Let me just preface this by saying that I do not own this game. This is coming from the perspective of someone who played the closed alpha test, which gave me access to the first 3-4 hours of the 12-hour campaign, and has gathered supplemental information from story scenes and gameplay clips. I am not the ultimate authority but I am giving my two cents because I am a massive fan of the Batman Arkham series and a big fan of DC comics as a whole.
With that being said, I find this whole situation behind Suicide Squad: Kill The Justice League very disheartening, anger-inducing, and most of all confusing.
This game is nearly a decade in the making and I struggle to find any reason as to why it took so obtusely long to make. Beyond the impressive graphics, face models, and animations, this game feels like that kid who peaked in high school and never got over it (looking at you Tom Felton).
For one, based on my limited experience, I just cannot see how this game is designed to last multiple years with new unfolding stories every few months. I got bored of the gameplay loop by the end of the closed alpha test and yet they want to have players coming back and consistently logging in.
While the combat and traversal are fun enough, there’s just something so limiting about how the gameplay was designed. You can’t meaningfully interact with the environment through gameplay like you had to in the Arkham games. The focus on jumping around and using aerial abilities inherently limits your ability to actually take your environment in and understand it like you could in developer Rocksteady’s previous games.
This is a game I can’t see having a shelf life beyond the bounds of the main story, and the focus on lousy and poorly implemented RPG mechanics doesn’t make it any better. Oh, and let’s not forget to mention the battle pass! Yes, this game is monetized out of the wazoo for some reason despite having an initial $70 minimum asking price. I simply cannot see how any aspect of this game’s live-service model would seem enticing when it’s the exact same as The Avengers game from 2020 which was an unmitigated disaster and shut down last fall.
Seeing this legendary studio which developed three of the tightest single-player action games of all time go to this sloppy joe of a video game is both confounding and disappointing.
What grinds my gears the most about this game, though, is the story.

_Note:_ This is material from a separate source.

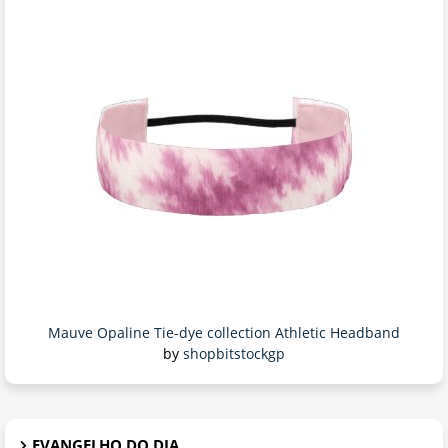
Mauve Opaline Tie-dye collection Athletic Headband
by
shopbitstockgp
EVANGELHO DO DIA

I genuinely want to know who had the numbskulled idea to make a game in a universe where we had 4 games teasing the existence of the other Justice League members outside of Batman only to kill them all in their first appearance. It’s just an incredibly lame concept that sounds great on paper but is horrible when you put an ounce of thought behind it.
For anyone unfamiliar, in this game, The Squad is tasked with combatting an invasion from one of Superman’s greatest foes, Brainiac, as he nearly wipes Metropolis off the map and turns every Justice League member evil, besides Wonder Woman.
For one, all of these league members get some of the most anti-climactic deaths imaginable. These are considered monumental titans at the beginning of the game and yet when it comes time to fight them, the boss fights are just lazy bullet sponges that roll over and die after you shoot them with enough bullets to take out a small country.
Nothing interesting is done with the deaths of the league members from a narrative perspective which I find exceedingly strange. When Poison Ivy of all people in Batman Arkham Knight has a more compelling and impactful death than the last son of Krypton, you know you f**ked up.
Batman, who had 4 games of development and buildup, feels like a piece of roadkill. He is killed in such a disrespectful and downright offensive manner that it would make Star Wars fans thankful for the sequel trilogy. He gets the most love out of any league member by far but every possible moment of important characterization or development is undercut by the intrusively annoying squad members. Oh, and don’t even get me started about how they have evil Batman literally kill Robin off-screen for a “joke” that directly follows a scene that shows him pouring his heart out to how proud he is of the Bat Family.
This doesn’t just disservice the League, however, it also is just a fundamentally uninteresting concept for the Suicide Squad. This is a team that was created as a criticism of the prison industrial complex and America’s shady interventionist foreign policy in underdeveloped countries. So to go from that to what can only really be described as nonsensical comic book gobbledygook is saddening.
They could have made a much more engaging game by just having a tight single-player experience where the Squad is tasked with infiltrating a military installation in a foreign country. Sometimes simple is better and this is one of those cases.
Even then, however, there’s an interesting story to tell here about how all these villains feel once they defeat their greatest enemies and the sense of emptiness and dissatisfaction it would leave them after killing their biggest foes. You can tell a story where these characters start to reevaluate their place in the world after killing the only people that kept them in line but, again, they do absolutely nothing interesting with the deaths of these characters.
This feels like a game where some very stupid ideas were green-lit from the get-go and those bad ideas just built on top of each other until players were left with one steaming pile of garbage on their gaming devices. No matter how many updates and additional stories they add, there’s nothing to save this game. We all know the saying, you can’t polish a turd.